Task
Each line in the records below, from the one that contains "Les paiements sont" to the one that contains "par mois se", should be reproduced exactly, the first and last included.

Stored data entries

----------------

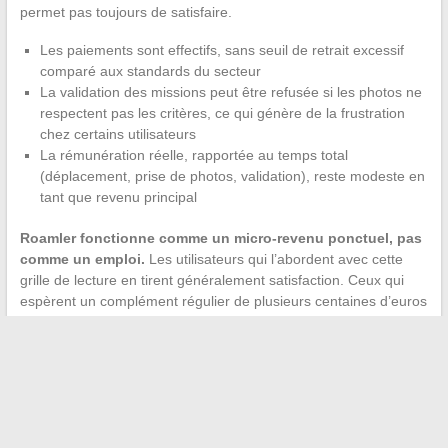
permet pas toujours de satisfaire.
Les paiements sont effectifs, sans seuil de retrait excessif
comparé aux standards du secteur
La validation des missions peut être refusée si les photos ne
respectent pas les critères, ce qui génère de la frustration
chez certains utilisateurs
La rémunération réelle, rapportée au temps total
(déplacement, prise de photos, validation), reste modeste en
tant que revenu principal
Roamler fonctionne comme un micro-revenu ponctuel, pas
comme un emploi.
Les utilisateurs qui l’abordent avec cette
grille de lecture en tirent généralement satisfaction. Ceux qui
espèrent un complément régulier de plusieurs centaines d’euros
par mois se heurtent à la réalité du volume de missions
disponibles, surtout depuis la baisse observée en 2023.
La donnée qui résume le mieux la situation : la rémunération
unitaire de Roamler reste compétitive face aux alternatives,
mais le nombre de missions accessibles dans une zone donnée
détermine si l’application vaut le temps qu’on y consacre. Avant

----------------

Result for this task
Les paiements sont effectifs, sans seuil de retrait excessif
comparé aux standards du secteur
La validation des missions peut être refusée si les photos ne
respectent pas les critères, ce qui génère de la frustration
chez certains utilisateurs
La rémunération réelle, rapportée au temps total
(déplacement, prise de photos, validation), reste modeste en
tant que revenu principal
Roamler fonctionne comme un micro-revenu ponctuel, pas
comme un emploi.
Les utilisateurs qui l’abordent avec cette
grille de lecture en tirent généralement satisfaction. Ceux qui
espèrent un complément régulier de plusieurs centaines d’euros
par mois se heurtent à la réalité du volume de missions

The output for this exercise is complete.